Il rischio, in Marguerite e Julien, sta altrove: nello scomodare giganti della cinematografia, non solo tramite gli ovvi riferimenti visivi (che non tarderemo ad elencare), ma anche nella genesi dell'opera in questione. Tratta da un'idea di Jean Gruault, storico sceneggiatore di François Truffaut, la trama riadattata da Valerie Donzelli appare come un lungo gioco su una cosa seria. Non un ludus gomesiano visto con sguardo algido e attento, ma tutto l'opposto; il gioco è qui la forma, non l'azzardato contenuto come nelle opere di Miguel Gomes. Sfiancando le tecniche filmiche con carrelli spasmodici, sovrapposizioni di piani, ralenti, i "tondi" che fanno tanto 'citazionismo da Nouvelle Vague', e addirittura un'intera sequenza raccontata tramite foto alla maniera markeriana, la Donzelli agisce come un bambino che ha scoperto la grammatica e decide di proferire parola. Non è però un partito preso, una posizione volontaria; è il risultato di svariate inconsapevolezze. E' volontaria l'idea di allontanarsi, schematicamente, dai personaggi (Anais Demoustier e Jeremie Eilkam prestati a dinamiche umane elementari), non problematizzandoli; azzardata è l'idea di farlo con un soggetto di matrice gruaultiana-truffautiana, dunque un soggetto profondamente umano, nonché letterario, nella migliore tradizione di regista e sceneggiatore de Adele H. Come negare infatti che la Donzelli faccia riferimento alla filmografia del grande Truffaut (L'argent de poche, a sua volta splendidamente vigo-iano) quando immagina la cornice del suo Marguerite e Julien come il racconto che fa una ragazzina ad altre compagne di dormitorio. La Donzelli forse sa che il suo film è un giochetto: spesso le sue immagini e i suoi personaggi ricalcano quelle ombre cinesi che la ragazzina suddetta usa per narrare alle compagne più piccole la storia tragica di fratello e sorella incestuosi.

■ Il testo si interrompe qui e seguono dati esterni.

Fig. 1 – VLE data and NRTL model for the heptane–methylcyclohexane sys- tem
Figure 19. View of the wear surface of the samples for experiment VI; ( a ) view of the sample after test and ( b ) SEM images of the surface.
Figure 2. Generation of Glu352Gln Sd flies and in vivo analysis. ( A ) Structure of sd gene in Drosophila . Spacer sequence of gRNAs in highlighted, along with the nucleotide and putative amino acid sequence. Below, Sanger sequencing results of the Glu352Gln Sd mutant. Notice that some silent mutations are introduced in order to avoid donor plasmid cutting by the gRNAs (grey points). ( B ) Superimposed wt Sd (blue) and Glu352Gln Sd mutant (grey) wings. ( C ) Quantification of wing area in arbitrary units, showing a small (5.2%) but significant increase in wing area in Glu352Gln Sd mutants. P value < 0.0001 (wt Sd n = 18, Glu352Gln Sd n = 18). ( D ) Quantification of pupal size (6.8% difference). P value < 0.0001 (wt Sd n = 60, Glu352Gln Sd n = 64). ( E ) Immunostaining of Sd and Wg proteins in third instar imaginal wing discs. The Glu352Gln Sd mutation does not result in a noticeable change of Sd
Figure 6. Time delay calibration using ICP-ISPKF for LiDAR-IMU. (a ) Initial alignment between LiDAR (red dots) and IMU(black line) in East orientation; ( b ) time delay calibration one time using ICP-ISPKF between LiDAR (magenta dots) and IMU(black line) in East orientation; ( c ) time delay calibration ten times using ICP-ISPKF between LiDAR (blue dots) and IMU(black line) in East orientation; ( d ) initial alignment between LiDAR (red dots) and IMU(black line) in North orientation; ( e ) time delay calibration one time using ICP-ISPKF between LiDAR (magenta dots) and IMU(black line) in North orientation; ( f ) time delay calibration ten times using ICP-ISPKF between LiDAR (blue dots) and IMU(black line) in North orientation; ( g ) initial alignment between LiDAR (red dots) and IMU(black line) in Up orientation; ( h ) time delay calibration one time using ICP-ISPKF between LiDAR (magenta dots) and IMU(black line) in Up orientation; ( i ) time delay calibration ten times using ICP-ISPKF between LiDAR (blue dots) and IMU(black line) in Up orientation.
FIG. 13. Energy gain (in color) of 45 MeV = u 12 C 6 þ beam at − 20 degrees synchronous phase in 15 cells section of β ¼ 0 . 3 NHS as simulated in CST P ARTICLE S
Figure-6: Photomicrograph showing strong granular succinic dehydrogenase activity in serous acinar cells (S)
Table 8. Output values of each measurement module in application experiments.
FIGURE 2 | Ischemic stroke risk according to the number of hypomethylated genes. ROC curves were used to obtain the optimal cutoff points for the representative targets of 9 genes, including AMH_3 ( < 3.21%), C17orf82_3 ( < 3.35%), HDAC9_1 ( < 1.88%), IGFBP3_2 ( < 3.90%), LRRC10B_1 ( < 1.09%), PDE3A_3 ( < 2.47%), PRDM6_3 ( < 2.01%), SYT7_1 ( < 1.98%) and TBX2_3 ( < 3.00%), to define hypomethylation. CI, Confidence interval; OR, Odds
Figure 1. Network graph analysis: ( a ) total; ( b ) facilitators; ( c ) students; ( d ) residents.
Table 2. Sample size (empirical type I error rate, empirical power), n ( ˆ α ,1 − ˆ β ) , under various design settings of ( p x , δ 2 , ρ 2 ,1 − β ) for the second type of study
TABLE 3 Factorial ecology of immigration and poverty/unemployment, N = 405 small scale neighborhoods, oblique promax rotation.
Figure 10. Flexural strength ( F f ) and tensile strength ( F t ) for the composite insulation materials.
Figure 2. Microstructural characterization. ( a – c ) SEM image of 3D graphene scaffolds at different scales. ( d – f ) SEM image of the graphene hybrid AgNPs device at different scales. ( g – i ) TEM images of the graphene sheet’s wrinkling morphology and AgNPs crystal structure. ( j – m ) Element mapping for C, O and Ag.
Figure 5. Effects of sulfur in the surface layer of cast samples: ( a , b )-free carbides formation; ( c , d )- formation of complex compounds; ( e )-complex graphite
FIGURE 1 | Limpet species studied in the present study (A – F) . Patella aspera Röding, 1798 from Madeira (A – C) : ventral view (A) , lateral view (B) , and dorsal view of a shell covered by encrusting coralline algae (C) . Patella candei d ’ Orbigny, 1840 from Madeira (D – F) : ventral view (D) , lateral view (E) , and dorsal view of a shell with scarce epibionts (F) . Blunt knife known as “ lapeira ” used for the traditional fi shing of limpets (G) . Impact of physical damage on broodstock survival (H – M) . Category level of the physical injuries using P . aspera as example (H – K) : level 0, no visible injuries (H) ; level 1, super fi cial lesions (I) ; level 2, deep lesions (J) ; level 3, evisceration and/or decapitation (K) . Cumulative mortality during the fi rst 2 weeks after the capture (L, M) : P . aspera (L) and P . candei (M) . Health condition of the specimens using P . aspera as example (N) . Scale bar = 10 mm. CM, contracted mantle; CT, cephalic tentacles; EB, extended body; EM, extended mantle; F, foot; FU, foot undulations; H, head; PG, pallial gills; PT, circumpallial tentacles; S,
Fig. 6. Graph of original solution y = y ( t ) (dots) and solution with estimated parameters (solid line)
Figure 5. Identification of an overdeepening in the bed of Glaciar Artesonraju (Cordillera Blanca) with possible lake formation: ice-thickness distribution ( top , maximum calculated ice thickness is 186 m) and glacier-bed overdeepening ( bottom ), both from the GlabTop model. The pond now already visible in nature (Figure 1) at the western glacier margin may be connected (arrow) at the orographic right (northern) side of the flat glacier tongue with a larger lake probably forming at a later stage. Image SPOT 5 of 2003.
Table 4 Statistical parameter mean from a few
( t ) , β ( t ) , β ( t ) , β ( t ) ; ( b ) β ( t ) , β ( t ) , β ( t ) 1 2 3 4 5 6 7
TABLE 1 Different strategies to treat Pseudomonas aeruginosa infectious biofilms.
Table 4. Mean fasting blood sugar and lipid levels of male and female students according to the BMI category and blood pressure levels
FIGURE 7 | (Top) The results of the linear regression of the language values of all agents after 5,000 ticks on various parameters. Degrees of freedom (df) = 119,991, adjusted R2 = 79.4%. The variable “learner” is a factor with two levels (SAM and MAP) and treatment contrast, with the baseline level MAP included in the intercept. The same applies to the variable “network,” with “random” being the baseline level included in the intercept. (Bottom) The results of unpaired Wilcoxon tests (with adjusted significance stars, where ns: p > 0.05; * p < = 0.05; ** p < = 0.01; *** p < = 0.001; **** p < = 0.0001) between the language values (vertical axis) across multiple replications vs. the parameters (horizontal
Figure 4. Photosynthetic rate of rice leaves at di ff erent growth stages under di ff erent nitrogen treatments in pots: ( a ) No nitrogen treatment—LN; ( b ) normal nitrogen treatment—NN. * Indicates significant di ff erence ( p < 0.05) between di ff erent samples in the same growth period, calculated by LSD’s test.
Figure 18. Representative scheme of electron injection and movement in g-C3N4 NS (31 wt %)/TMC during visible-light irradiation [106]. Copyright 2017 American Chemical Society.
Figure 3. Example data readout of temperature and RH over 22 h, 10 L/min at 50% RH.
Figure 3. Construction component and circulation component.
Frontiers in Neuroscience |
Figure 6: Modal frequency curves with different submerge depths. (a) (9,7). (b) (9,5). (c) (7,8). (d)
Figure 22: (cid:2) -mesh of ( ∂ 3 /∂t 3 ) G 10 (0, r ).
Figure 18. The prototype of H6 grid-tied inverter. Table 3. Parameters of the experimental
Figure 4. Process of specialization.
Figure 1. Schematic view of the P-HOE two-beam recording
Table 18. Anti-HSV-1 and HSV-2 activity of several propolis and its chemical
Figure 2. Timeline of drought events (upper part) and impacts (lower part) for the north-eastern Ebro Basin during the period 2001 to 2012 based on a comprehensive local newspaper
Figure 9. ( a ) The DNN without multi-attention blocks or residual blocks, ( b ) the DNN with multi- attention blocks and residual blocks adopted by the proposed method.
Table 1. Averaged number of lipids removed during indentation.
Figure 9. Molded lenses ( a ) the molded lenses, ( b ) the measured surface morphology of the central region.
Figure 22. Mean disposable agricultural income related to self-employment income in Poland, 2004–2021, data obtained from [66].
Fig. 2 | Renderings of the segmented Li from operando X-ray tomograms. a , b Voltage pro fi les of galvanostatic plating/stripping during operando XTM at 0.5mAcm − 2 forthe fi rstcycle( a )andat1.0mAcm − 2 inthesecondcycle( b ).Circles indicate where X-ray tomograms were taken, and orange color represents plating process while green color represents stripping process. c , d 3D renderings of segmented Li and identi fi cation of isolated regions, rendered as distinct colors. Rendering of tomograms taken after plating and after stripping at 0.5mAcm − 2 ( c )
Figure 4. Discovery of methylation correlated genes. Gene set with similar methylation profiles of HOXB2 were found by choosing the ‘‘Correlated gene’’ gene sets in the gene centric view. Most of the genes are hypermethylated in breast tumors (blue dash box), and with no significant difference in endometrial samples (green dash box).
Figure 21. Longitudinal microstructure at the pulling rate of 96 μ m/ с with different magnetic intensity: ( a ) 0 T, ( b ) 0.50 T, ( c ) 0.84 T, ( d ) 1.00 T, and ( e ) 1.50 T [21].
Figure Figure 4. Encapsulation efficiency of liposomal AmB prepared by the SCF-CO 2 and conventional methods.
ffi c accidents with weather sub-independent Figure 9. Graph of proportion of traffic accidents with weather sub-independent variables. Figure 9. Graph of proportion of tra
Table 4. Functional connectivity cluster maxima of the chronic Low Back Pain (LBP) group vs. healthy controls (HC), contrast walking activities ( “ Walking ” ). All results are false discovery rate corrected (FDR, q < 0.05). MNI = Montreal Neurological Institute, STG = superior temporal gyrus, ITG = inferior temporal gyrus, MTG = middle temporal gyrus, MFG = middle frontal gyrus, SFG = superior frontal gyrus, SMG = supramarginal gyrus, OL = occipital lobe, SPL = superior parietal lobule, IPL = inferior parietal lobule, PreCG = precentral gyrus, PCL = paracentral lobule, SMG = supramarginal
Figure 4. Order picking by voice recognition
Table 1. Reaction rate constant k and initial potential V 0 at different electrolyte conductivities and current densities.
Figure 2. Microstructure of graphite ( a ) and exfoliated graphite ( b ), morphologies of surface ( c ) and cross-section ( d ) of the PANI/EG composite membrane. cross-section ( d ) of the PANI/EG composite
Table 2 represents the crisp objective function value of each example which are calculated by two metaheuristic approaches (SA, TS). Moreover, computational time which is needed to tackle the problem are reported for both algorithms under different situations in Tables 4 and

Però, ed è un grosso però, il Cinema concepito come catalogo di suggestioni malickiane (il finale) e addirittura mizoguchiane (Gli amanti crocifissi) e hanekiane (Amour) finisce così per essere ridotto a un spicciolo passatempo. Vorremmo dire che la Donzelli ha solo mostrato cosa tecnicamente sa fare, e saprà usufruirne per creare ben di meglio in futuro; eppure Marguerite e Julien odora di pericosolamente definitivo. Un film tanto esile che non esiste.